Jake Delhomme is about as hands-on as an owner gets, spending most mornings in and around the barn at the Evangeline Training Center, about a 15-minute drive from his home in Breaux Bridge, near Lafayette, La. He and his wife and two daughters live on the family farm, next door to his parents and down the street from his brother. Their best racehorse, a mare named Forest Lake who won several stakes races and earned more than $400,000, was born behind Jake’s house. She retired earlier this year and will be bred in Kentucky to More Than Ready.

Another mare from the same foal crop, Spartanburg, is still racing and opened the Delhommes’ winter season at the premier Louisiana premier track, Fair Grounds, with a victory on Dec. 1 in New Orleans. Delhomme was right there in the winner’s circle, holding a tack bag. Although still beloved as a celebrity in Charlotte and around Louisiana for his football fame, Delhomme is content right back where he started, immersed in the day-to-day life of horse racing.

“This is just who I am: I love horse racing,” Delhomme said. “I didn’t grow up hunting or fishing or playing golf. I was always in a barn. My grandfather, Sanders, started it all for us. That was Quarter Horse racing. He was an old cattleman and farmer and very involved in the bush track races. It’s something that I came by honestly. My dad worked for the state of Louisiana in the department of agriculture, but he always trained. We had a barn at the house and he always trained a few Quarter Horses at a time.

“In 1993, the year I graduated high school, we started to make the switch to Thoroughbreds. As the NFL progressed for me, we expanded on it and got into the racing even more. We’re not huge — it’s seven to 10 horses at a time — and I race strictly in Louisiana. I’m a big proponent of our racing down here, and that’s what makes it so much fun for me: when you can foal them in your backyard, raise them right there, and be with them day to day and have a horse like Forest Lake go on to do so well. Those are very rewarding days and nights at the races. I guess it fills that competitive void from football.”

Delhomme was a classic example of an overachiever on the gridiron. Undrafted out of the University of Louisiana-Lafayette, he knocked on the door for six years, from practice squads in the U.S. to a couple seasons in the NFL Europe and returning to the states as a backup, before finally getting a chance to start for Carolina in 2003. He made a huge impact as the team rose all the way to the championship game that season, and he more than held his own going score for score with Tom Brady and the New England Patriots in what was widely hailed as the best Super Bowl of all-time, with the Patriots prevailing 32-29 on a last-minute field goal.
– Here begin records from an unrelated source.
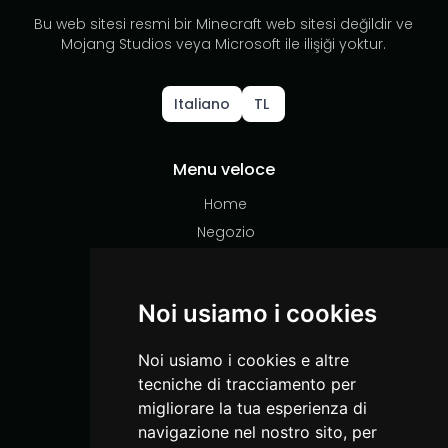
Bu web sitesi resmi bir Minecraft web sitesi değildir ve
Mojang Studios veya Microsoft ile ilişiği yoktur.
Italiano
TL
Menu veloce
Home
Negozio
Supporto
Social Media
Noi usiamo i cookies
Instagram
Noi usiamo i cookies e altre
YouTube
tecniche di tracciamento per
TikTok
migliorare la tua esperienza di
Discord
navigazione nel nostro sito, per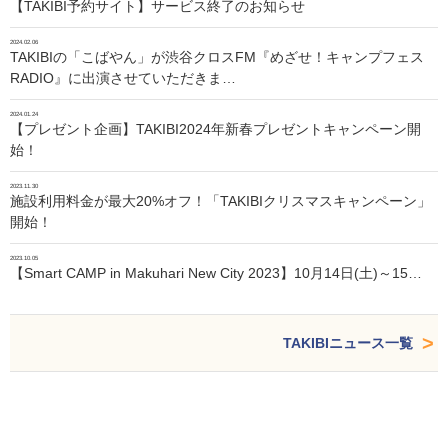
【TAKIBI予約サイト】サービス終了のお知らせ
2024.02.06
TAKIBIの「こばやん」が渋谷クロスFM『めざせ！キャンプフェス
RADIO』に出演させていただきま…
2024.01.24
【プレゼント企画】TAKIBI2024年新春プレゼントキャンペーン開
始！
2023.11.30
施設利用料金が最大20%オフ！「TAKIBIクリスマスキャンペーン」
開始！
2023.10.05
【Smart CAMP in Makuhari New City 2023】10月14日(土)～15…
TAKIBIニュース一覧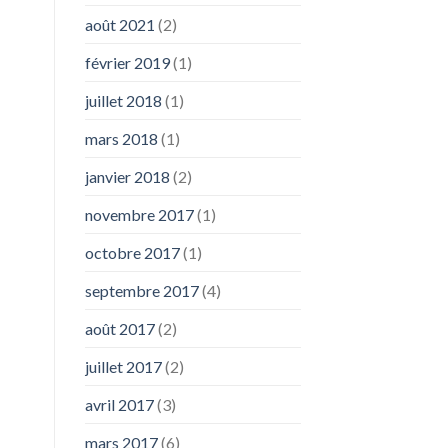
août 2021
(2)
février 2019
(1)
juillet 2018
(1)
mars 2018
(1)
janvier 2018
(2)
novembre 2017
(1)
octobre 2017
(1)
septembre 2017
(4)
août 2017
(2)
juillet 2017
(2)
avril 2017
(3)
mars 2017
(6)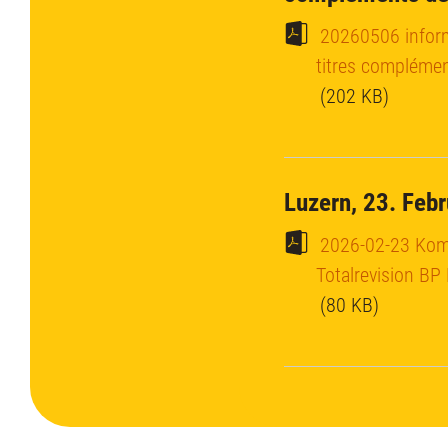
20260506 infor
titres compléme
(202 KB)
Luzern, 23. Feb
2026-02-23 Kom
Totalrevision B
(80 KB)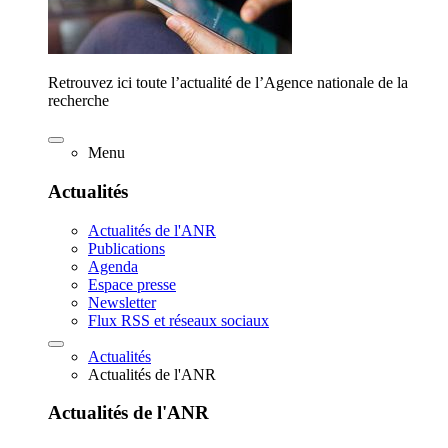
Retrouvez ici toute l’actualité de l’Agence nationale de la
recherche
Menu
Actualités
Actualités de l'ANR
Publications
Agenda
Espace presse
Newsletter
Flux RSS et réseaux sociaux
Actualités
Actualités de l'ANR
Actualités de l'ANR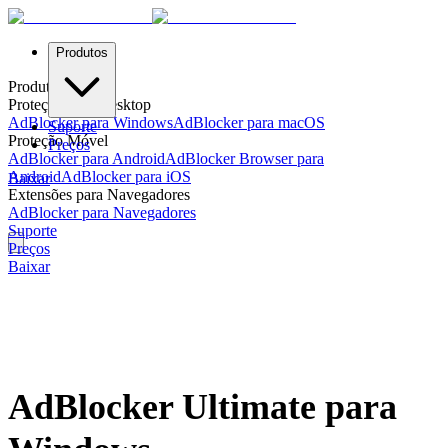
Produtos
Produtos
Proteção para Desktop
AdBlocker para Windows
AdBlocker para macOS
Suporte
Proteção Móvel
Preços
AdBlocker para Android
AdBlocker Browser para
Android
AdBlocker para iOS
Baixar
Extensões para Navegadores
AdBlocker para Navegadores
Suporte
Preços
Baixar
AdBlocker Ultimate para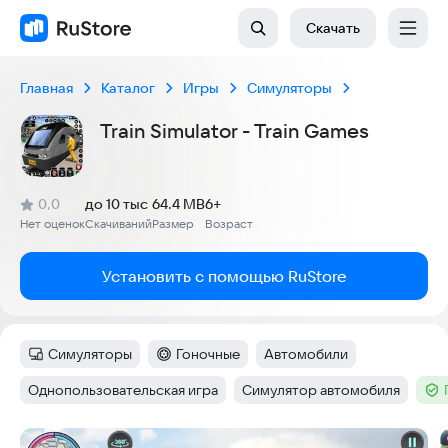
Скачать
Главная
Каталог
Игры
Симуляторы
Train Simulator - Train Games
(
)
0,0
до 10 тыс
64.4 MB
6+
Рейтинг:
Нет оценок
Скачиваний
Размер
Возраст
:
:
:
Установить с помощью RuStore
Симуляторы
Гоночные
Автомобили
Категория
:
Категория
:
Тег
:
Однопользовательская игра
Симулятор автомобиля
Тег
:
Тег
:
Тег
Скриншоты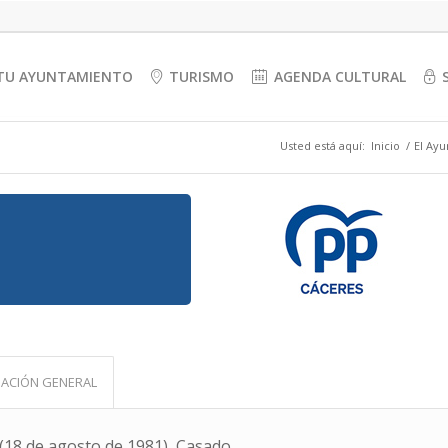
TU AYUNTAMIENTO
TURISMO
AGENDA CULTURAL
Usted está aquí:
Inicio
/
El Ay
ACIÓN GENERAL
(18 de agosto de 1981), Casado.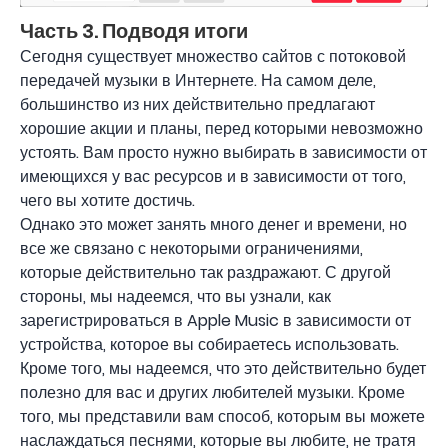
Часть 3. Подводя итоги
Сегодня существует множество сайтов с потоковой
передачей музыки в Интернете. На самом деле,
большинство из них действительно предлагают
хорошие акции и планы, перед которыми невозможно
устоять. Вам просто нужно выбирать в зависимости от
имеющихся у вас ресурсов и в зависимости от того,
чего вы хотите достичь.
Однако это может занять много денег и времени, но
все же связано с некоторыми ограничениями,
которые действительно так раздражают. С другой
стороны, мы надеемся, что вы узнали, как
зарегистрироваться в Apple Music в зависимости от
устройства, которое вы собираетесь использовать.
Кроме того, мы надеемся, что это действительно будет
полезно для вас и других любителей музыки. Кроме
того, мы представили вам способ, которым вы можете
наслаждаться песнями, которые вы любите, не тратя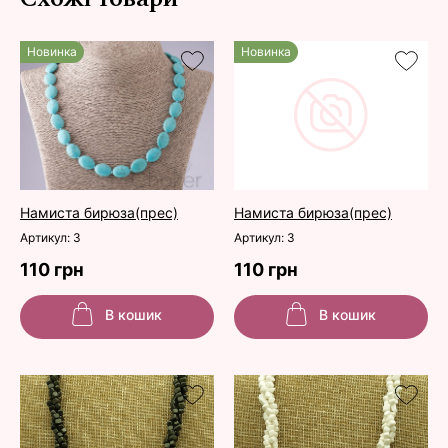
Новинка
Новинка
Намиста бирюза(прес)
Намиста бирюза(прес)
Артикул: 3
Артикул: 3
110 грн
110 грн
В кошик
В кошик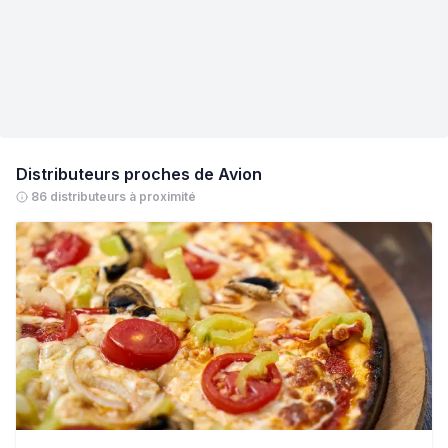
Distributeurs proches de
Avion
86 distributeurs à proximité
Delhomme played a starring role for six more seasons at Carolina. Injuries and Father Time began to catch up with him when he moved on to the Cleveland Browns and Houston Texans in 2010 and 2011, before calling it a career. He still is a near folk hero in Charlotte, as exemplified by colorful commercials he has done for Bojangles’ Chicken.
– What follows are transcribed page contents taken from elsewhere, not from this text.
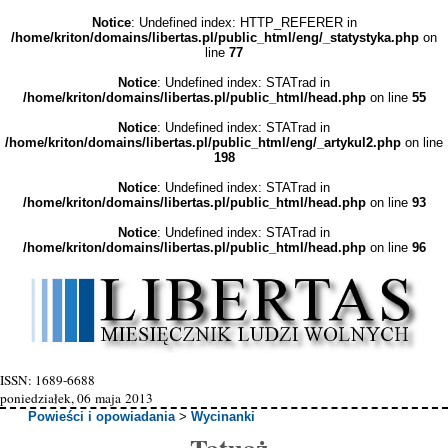
Notice
: Undefined index: HTTP_REFERER in
/home/kriton/domains/libertas.pl/public_html/eng/_statystyka.php
on
line
77
Notice
: Undefined index: STATrad in
/home/kriton/domains/libertas.pl/public_html/head.php
on line
55
Notice
: Undefined index: STATrad in
/home/kriton/domains/libertas.pl/public_html/eng/_artykul2.php
on line
198
Notice
: Undefined index: STATrad in
/home/kriton/domains/libertas.pl/public_html/head.php
on line
93
Notice
: Undefined index: STATrad in
/home/kriton/domains/libertas.pl/public_html/head.php
on line
96
ISSN: 1689-6688
poniedziałek, 06 maja 2013
Powieści i opowiadania
>
Wycinanki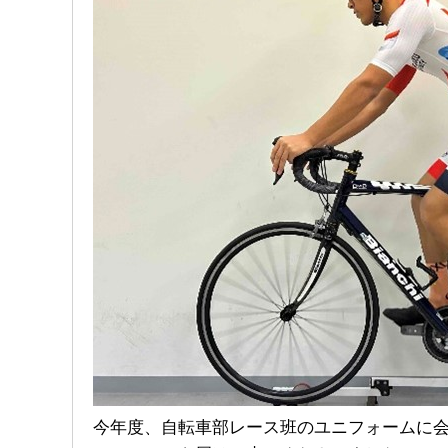
今年度、自転車部レース班のユニフォームに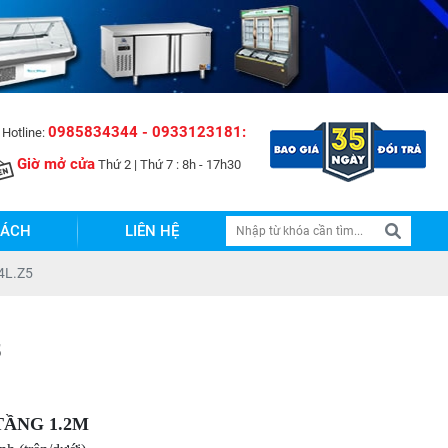
t Nam !
0985834344 - 0933123181:
Hotline:
Giờ mở cửa
Thứ 2 | Thứ 7 : 8h - 17h30
SÁCH
LIÊN HỆ
4L.Z5
5
TẦNG 1.2M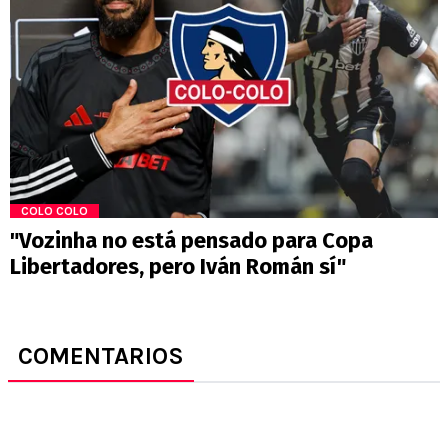
COLO COLO
"Vozinha no está pensado para Copa
Libertadores, pero Iván Román sí"
COMENTARIOS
Delhomme also serves as a board officer for a regional bank and the Louisiana Thoroughbred Breeders Association, but his sweet spot is at the training center with his father, brother, and the horses.

“He is the same guy he was 20 years ago,” Albarado said. “He doesn’t use his success in football to get him anything. He is right there working hard with horses because that’s what he wants to do.”
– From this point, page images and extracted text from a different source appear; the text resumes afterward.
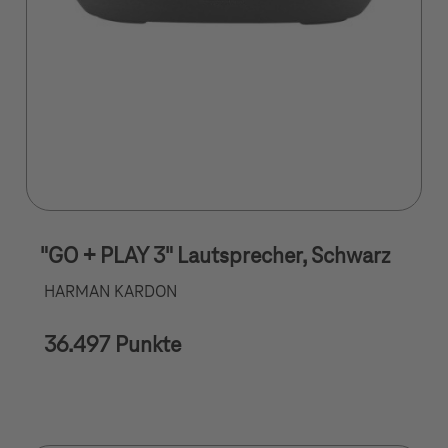
"GO + PLAY 3" Lautsprecher, Schwarz
HARMAN KARDON
36.497 Punkte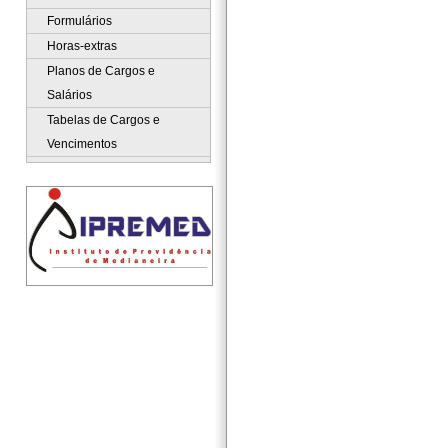
Formulários
Horas-extras
Planos de Cargos e
Salários
Tabelas de Cargos e
Vencimentos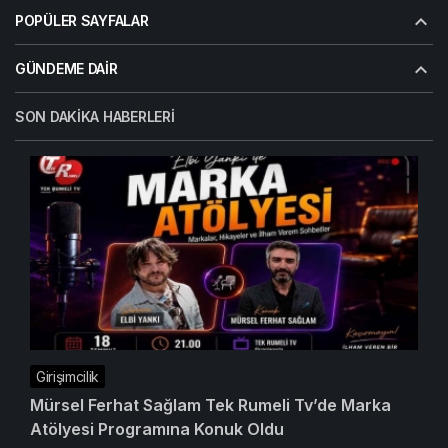
POPÜLER SAYFALAR
GÜNDEME DAIR
SON DAKIKA HABERLERI
Girişimcilik
Mürsel Ferhat Sağlam Tek Rumeli Tv’de Marka
Atölyesi Programına Konuk Oldu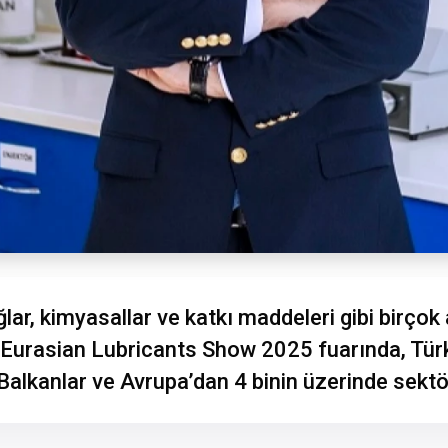
ğlar, kimyasallar ve katkı maddeleri gibi birç
ı Eurasian Lubricants Show 2025 fuarında, Tü
 Balkanlar ve Avrupa’dan 4 binin üzerinde sekt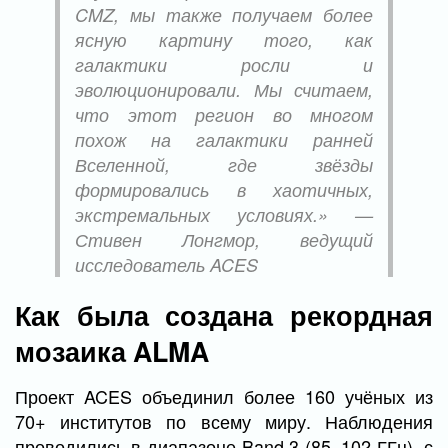
CMZ, мы также получаем более
ясную картину того, как
галактики росли и
эволюционировали. Мы считаем,
что этот регион во многом
похож на галактики ранней
Вселенной, где звёзды
формировались в хаотичных,
экстремальных условиях.» —
Стивен Лонгмор, ведущий
исследователь ACES
Как была создана рекордная
мозаика ALMA
Проект ACES объединил более 160 учёных из
70+ институтов по всему миру. Наблюдения
проводились в диапазоне Band 3 (85–102 ГГц), с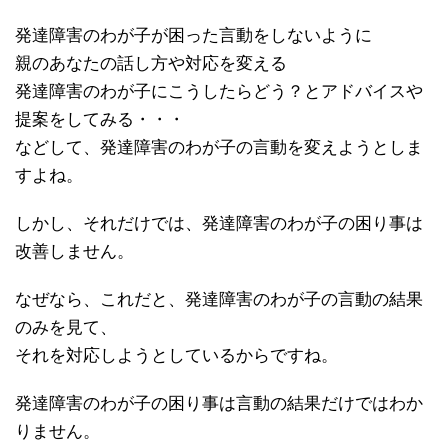
発達障害のわが子が困った言動をしないように
親のあなたの話し方や対応を変える
発達障害のわが子にこうしたらどう？とアドバイスや
提案をしてみる・・・
などして、発達障害のわが子の言動を変えようとしま
すよね。
しかし、それだけでは、発達障害のわが子の困り事は
改善しません。
なぜなら、これだと、発達障害のわが子の言動の結果
のみを見て、
それを対応しようとしているからですね。
発達障害のわが子の困り事は言動の結果だけではわか
りません。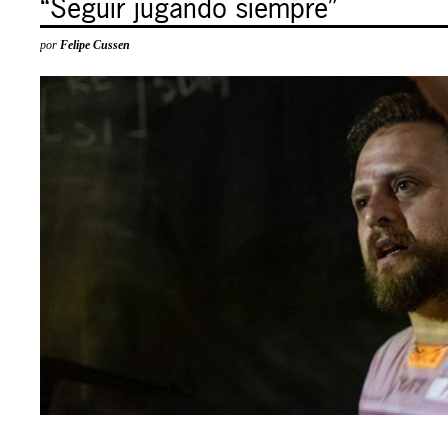
“Seguir jugando siempre”
por
Felipe Cussen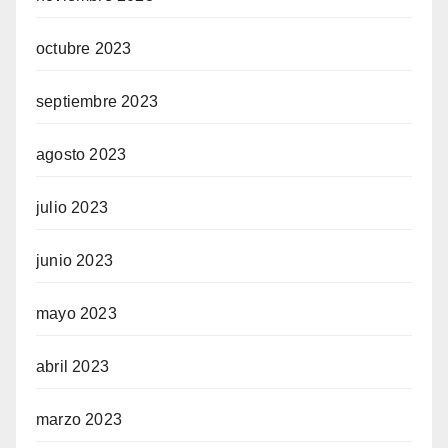
octubre 2023
septiembre 2023
agosto 2023
julio 2023
junio 2023
mayo 2023
abril 2023
marzo 2023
At this point, Delhomme is content competing mostly in the Louisiana-bred ranks and is not overtly striving for that Kentucky Derby goal that Albarado knows would mean so much to him.

“I love to compete in Louisiana, and that is by choice,” Delhomme said. “I do dabble in pinhooking horses [buying them as a weanling or yearling and re-selling them] at the major sales with a partner, Al Pike, and I have really enjoyed that. For me, that is where I feel like I can be a part of the big leagues, so to speak. We have pinhooked some good ones, Vyjack being one of them, and had some nice scores over the last few years.”